* [WRITTEN TASK] Convert everything in the listing below, from the line containing "Is it true that" down to the line containing "Where is Ilość", both included, into a JSON list of strings with one string per line and blank lines omitted.

* [DATA TO USE]
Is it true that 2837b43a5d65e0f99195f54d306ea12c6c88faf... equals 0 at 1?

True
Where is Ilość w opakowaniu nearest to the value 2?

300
---
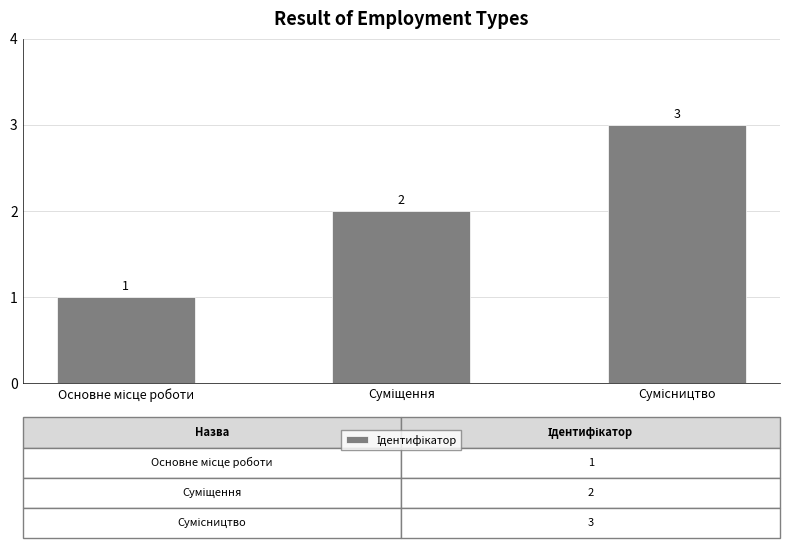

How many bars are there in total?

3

* [TASK RESPONSE]
[
  "Is it true that 2837b43a5d65e0f99195f54d306ea12c6c88faf... equals 0 at 1?",
  "True",
  "Where is Ilość w opakowaniu nearest to the value 2?"
]